Aide aux devoirs: la commission scolaire de la Capitale coupera ailleurs

Après avoir prévu des coupes dans son programme d'aide aux devoirs, la commission scolaire de la Capitale, à Québec, fait marche arrière.
En raison des compressions imposées par le gouvernement Couillard cette année, plusieurs commissions scolaires ont réduit les sommes consacrées à l'aide aux devoirs. La décision a toutefois été dénoncée par le ministre de l'Éducation, Yves Bolduc, qui leur a demandé par écrit de ne pas couper dans les services aux élèves.
Au cours des dernières semaines, la Fédération des commissions scolaires a répété qu'il était trop tard pour faire marche arrière, tout en soulignant que les budgets adoptés respectent les règles fixées par le gouvernement.
La commission scolaire de la Capitale s'est toutefois pliée à la demande du ministre, indique sa porte-parole, Marie-Élaine Dion. Puisque le premier scénario prévoyait une diminution de 50 % du budget consacré à l'aide aux devoirs, il faudra couper 220 000 $ «ailleurs dans d'autres postes budgétaires», précise Mme Dion. Des propositions seront présentées au nouveau conseil des commissaires, qui sera élu le 2 novembre.

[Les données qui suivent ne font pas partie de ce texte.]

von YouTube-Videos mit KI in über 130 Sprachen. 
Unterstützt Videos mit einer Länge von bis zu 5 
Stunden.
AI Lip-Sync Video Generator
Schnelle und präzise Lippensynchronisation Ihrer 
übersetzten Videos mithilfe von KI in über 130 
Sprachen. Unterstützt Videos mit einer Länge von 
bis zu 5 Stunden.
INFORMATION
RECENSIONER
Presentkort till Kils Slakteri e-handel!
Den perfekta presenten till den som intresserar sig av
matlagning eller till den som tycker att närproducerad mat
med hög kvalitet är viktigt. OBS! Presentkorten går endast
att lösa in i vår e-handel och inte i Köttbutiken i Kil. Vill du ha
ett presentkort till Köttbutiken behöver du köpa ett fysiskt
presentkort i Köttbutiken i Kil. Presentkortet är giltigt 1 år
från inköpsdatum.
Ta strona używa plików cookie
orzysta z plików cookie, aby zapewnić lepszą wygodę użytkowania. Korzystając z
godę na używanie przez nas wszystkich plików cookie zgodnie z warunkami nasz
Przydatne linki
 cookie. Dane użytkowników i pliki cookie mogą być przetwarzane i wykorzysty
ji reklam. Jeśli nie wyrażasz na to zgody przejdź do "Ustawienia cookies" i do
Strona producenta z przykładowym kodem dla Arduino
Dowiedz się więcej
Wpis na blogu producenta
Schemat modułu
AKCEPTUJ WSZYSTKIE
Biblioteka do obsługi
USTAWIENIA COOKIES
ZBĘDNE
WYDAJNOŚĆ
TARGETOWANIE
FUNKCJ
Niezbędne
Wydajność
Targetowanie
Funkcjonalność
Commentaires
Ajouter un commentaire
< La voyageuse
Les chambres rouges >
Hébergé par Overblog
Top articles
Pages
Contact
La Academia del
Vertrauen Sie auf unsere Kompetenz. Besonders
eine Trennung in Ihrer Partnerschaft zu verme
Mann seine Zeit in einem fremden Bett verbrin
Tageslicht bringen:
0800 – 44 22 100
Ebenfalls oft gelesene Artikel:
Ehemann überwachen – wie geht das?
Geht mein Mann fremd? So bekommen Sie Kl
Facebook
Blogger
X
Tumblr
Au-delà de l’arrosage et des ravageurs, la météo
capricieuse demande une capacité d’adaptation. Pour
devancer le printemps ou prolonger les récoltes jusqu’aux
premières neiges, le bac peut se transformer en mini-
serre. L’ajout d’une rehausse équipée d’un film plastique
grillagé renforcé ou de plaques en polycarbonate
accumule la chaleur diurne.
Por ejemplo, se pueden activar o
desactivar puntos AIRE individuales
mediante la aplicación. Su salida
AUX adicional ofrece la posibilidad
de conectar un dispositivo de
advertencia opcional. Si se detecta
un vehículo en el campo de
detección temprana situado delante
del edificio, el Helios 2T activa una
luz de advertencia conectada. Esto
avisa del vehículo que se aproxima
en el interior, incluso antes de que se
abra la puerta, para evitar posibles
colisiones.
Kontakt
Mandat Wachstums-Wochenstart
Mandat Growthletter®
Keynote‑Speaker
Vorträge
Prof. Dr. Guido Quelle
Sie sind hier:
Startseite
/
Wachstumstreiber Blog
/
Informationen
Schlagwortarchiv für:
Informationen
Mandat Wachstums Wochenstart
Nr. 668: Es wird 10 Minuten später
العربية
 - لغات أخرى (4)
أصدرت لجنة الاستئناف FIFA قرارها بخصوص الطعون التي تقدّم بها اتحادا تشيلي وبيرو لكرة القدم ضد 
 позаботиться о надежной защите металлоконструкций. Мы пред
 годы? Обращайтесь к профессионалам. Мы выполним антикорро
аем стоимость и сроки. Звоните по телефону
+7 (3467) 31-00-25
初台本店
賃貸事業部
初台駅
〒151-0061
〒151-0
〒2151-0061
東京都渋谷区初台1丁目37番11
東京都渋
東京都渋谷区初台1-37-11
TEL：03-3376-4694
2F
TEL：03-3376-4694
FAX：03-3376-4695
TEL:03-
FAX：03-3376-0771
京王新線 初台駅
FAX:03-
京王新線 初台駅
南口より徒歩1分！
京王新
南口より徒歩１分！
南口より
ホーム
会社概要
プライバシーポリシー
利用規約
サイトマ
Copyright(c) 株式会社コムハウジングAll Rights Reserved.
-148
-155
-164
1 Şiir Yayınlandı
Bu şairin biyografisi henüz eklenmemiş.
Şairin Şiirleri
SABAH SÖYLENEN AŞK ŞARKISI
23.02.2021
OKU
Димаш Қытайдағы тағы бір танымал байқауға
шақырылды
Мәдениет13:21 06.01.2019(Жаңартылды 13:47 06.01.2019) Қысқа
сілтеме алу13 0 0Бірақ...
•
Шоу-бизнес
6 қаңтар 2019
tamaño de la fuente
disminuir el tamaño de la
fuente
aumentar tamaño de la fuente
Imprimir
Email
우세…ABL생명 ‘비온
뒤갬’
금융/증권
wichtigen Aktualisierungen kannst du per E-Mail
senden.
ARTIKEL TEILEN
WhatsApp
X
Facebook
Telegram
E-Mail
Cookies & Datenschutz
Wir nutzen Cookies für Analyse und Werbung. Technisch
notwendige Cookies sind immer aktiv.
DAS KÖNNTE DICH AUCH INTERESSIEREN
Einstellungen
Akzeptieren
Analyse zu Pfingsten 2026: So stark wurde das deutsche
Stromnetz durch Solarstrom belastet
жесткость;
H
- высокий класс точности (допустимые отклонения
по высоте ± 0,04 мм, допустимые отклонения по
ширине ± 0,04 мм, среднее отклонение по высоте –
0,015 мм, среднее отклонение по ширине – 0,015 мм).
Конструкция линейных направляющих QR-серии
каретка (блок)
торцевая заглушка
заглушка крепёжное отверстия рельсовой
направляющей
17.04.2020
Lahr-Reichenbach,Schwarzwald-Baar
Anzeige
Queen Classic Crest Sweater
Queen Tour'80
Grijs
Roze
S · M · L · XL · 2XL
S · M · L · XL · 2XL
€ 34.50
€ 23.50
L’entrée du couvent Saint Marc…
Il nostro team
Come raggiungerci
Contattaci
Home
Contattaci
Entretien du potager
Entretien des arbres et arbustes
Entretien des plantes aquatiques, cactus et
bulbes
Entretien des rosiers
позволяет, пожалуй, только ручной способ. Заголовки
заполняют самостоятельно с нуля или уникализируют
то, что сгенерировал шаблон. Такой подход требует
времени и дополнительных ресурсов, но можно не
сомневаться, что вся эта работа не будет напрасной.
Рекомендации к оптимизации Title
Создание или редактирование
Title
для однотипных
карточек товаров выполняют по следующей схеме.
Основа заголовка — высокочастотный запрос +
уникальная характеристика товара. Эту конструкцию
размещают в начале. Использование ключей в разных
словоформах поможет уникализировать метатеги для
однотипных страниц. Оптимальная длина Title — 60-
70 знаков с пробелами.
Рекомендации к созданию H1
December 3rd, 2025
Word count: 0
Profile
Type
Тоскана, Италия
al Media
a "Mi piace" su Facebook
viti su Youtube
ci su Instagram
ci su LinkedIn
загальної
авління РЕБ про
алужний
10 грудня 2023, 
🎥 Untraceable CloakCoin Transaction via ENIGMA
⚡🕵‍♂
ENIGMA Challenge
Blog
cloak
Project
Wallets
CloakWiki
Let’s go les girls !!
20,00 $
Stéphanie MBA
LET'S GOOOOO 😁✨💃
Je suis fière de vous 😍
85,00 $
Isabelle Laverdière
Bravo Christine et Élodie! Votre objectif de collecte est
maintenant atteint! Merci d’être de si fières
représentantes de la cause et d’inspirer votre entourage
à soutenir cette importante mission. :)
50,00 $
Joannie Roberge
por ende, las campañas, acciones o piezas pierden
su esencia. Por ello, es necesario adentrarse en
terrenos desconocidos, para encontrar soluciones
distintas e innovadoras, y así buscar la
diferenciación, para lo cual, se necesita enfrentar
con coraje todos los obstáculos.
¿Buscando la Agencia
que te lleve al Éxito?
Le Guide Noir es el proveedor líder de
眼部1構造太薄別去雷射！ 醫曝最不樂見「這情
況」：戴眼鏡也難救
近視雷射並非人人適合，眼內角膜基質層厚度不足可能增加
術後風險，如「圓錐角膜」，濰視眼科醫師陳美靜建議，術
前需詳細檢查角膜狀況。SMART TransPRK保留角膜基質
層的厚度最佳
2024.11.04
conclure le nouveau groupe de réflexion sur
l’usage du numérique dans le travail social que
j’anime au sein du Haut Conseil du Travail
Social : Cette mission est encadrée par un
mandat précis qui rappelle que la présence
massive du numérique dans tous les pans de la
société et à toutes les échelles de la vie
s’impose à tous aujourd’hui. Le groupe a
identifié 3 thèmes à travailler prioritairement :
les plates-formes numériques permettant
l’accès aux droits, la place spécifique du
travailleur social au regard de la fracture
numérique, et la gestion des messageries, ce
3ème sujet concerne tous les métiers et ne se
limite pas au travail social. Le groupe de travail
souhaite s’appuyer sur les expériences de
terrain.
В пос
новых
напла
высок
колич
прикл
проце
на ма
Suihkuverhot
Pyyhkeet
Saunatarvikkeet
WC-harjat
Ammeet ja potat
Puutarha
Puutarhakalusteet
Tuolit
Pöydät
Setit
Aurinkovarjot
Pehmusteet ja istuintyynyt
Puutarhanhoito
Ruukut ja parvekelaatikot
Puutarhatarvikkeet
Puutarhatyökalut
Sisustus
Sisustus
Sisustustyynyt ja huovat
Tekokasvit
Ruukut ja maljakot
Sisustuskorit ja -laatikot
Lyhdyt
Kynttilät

La commission scolaire de la Capitale a adopté un budget déficitaire pour l'année 2014-2015 et devait soumettre un plan de redressement au ministère de l'Éducation. Ce document était toujours en attente d'approbation au moment où l'organisation a décidé de faire marche arrière.
La commission scolaire de la Capitale est la seule de la région à avoir refait ses calculs. Aux Premières-Seigneuries, on précise toutefois que les écoles qui sont en situation de surplus budgétaires ont reçu la directive d'utiliser ces sommes pour combler les besoins en matière d'aide aux devoirs.